Gleichzeitig geht es den Staaten der CEDEAO/ECOWAS unter anderem darum, die alte Oligarchie wieder in ihre Positionen einzusetzen, die vor März 2012 unangefochten regieren konnte. Deshalb soll auch der Süden Malis besetzt werden. Geplant ist, in der Hauptstadt Bamako das Hauptquartier der Interventionstruppen zu errichten. Dagegen sperrt sich allerdings noch die malische Übergangsregierung, die im Prinzip keine Einwände gegen ein militärisches Eingreifen hat.

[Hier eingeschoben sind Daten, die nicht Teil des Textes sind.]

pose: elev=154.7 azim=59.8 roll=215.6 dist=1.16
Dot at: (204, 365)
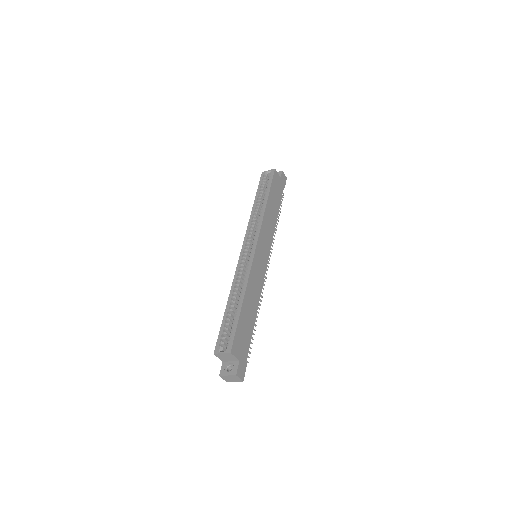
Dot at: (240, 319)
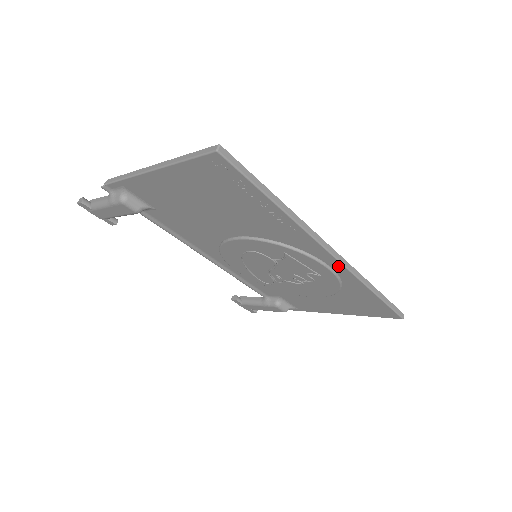
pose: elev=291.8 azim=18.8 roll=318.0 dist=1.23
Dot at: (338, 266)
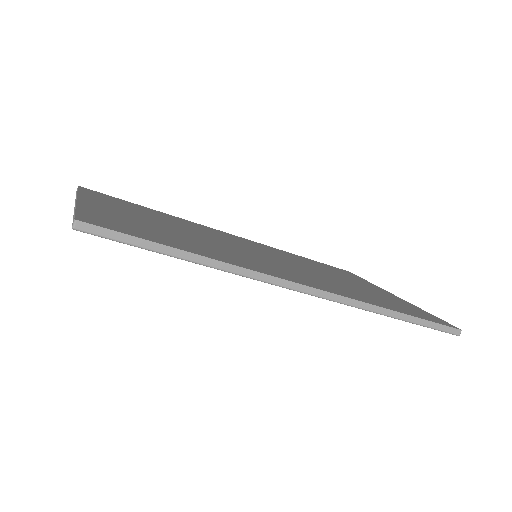
Dot at: occluded
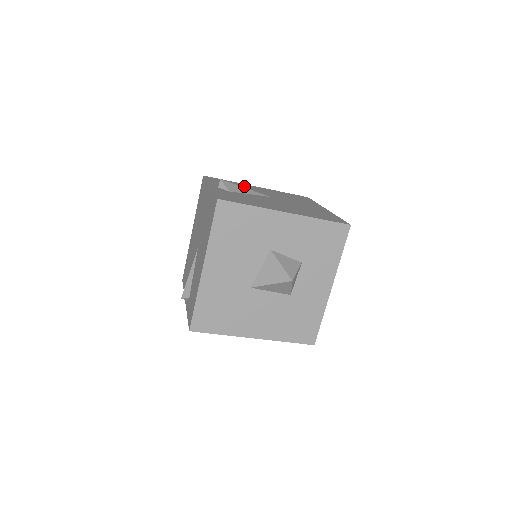
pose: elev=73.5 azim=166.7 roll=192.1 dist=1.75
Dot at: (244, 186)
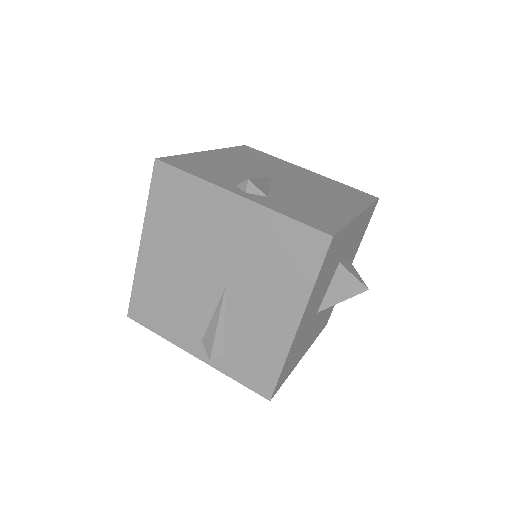
Dot at: (215, 161)
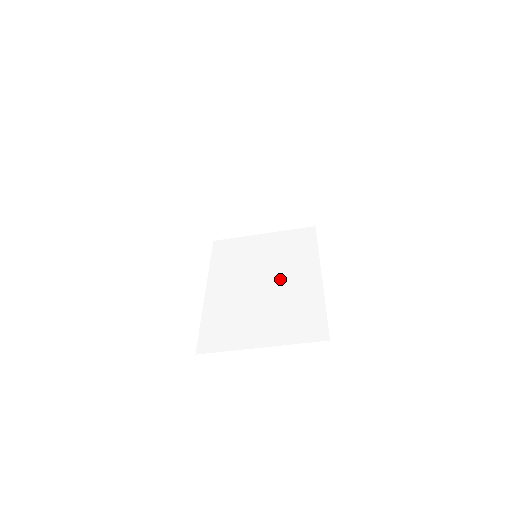
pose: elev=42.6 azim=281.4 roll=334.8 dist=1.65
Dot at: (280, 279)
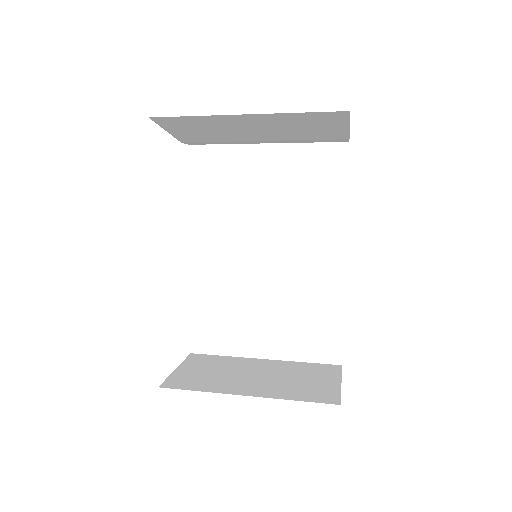
Dot at: (289, 253)
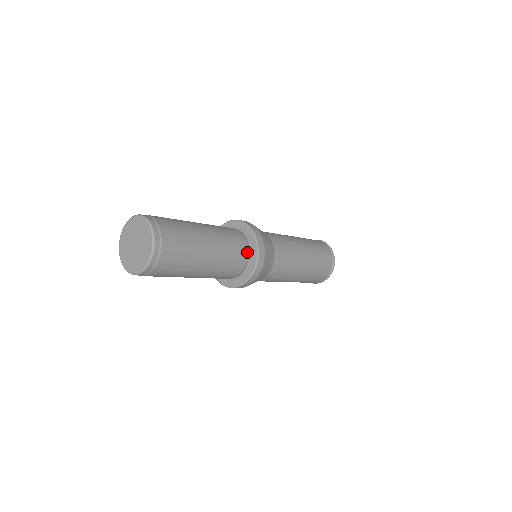
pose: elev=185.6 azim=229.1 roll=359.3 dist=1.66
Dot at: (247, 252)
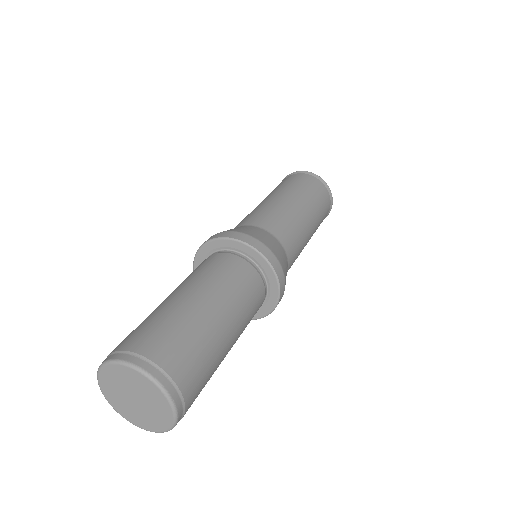
Dot at: (264, 292)
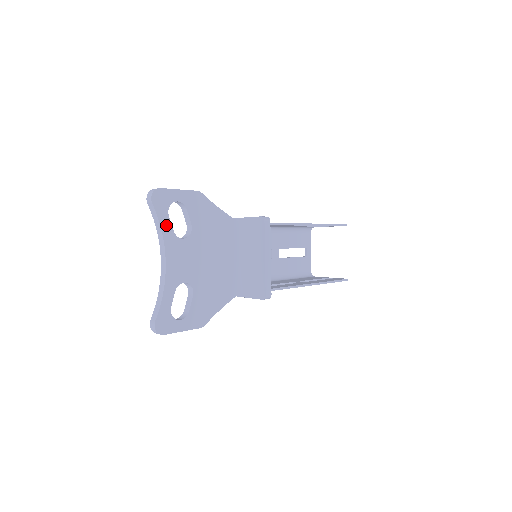
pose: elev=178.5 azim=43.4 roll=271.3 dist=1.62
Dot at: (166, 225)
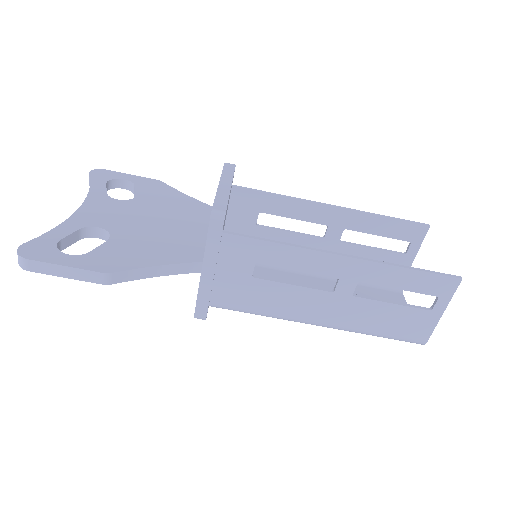
Dot at: (98, 188)
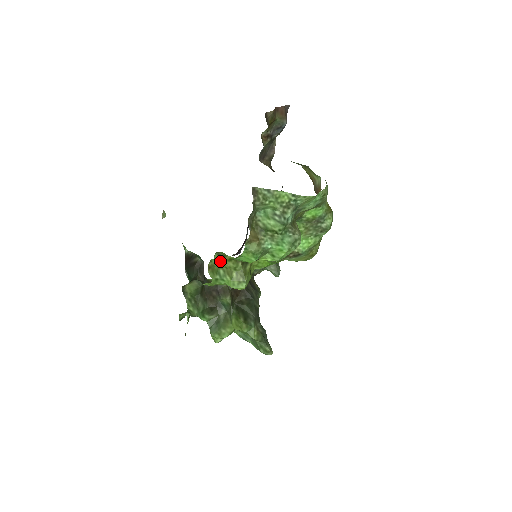
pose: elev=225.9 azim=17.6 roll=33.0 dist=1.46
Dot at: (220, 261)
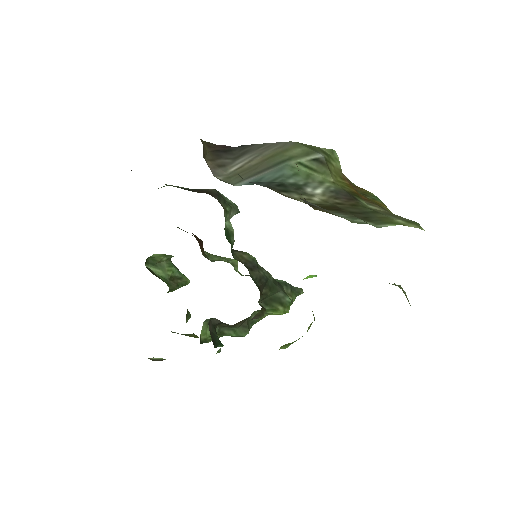
Dot at: occluded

Am 24. September, zwei Tage vor der UN-Vollversammlung, bei der der französische Staatspräsident François Hollande für eine Intervention gegen die Djihadisten in Nordmali plädierte, kam es zu einem Formelkompromiss. Mali und die CEDEAO/ECOWAS einigten sich auf eine Truppenstationierung »in Bamako oder Umgebung«, jedoch »ohne, dass sie durch die örtliche Bevölkerung als Provokation aufgefasst« würde. Noch besteht auch auf dieser Ebene ein erhebliches Konfliktpotenzial.
Bernard Schmid schrieb in ak 576 über die französische Afrikapolitik unter François Hollande.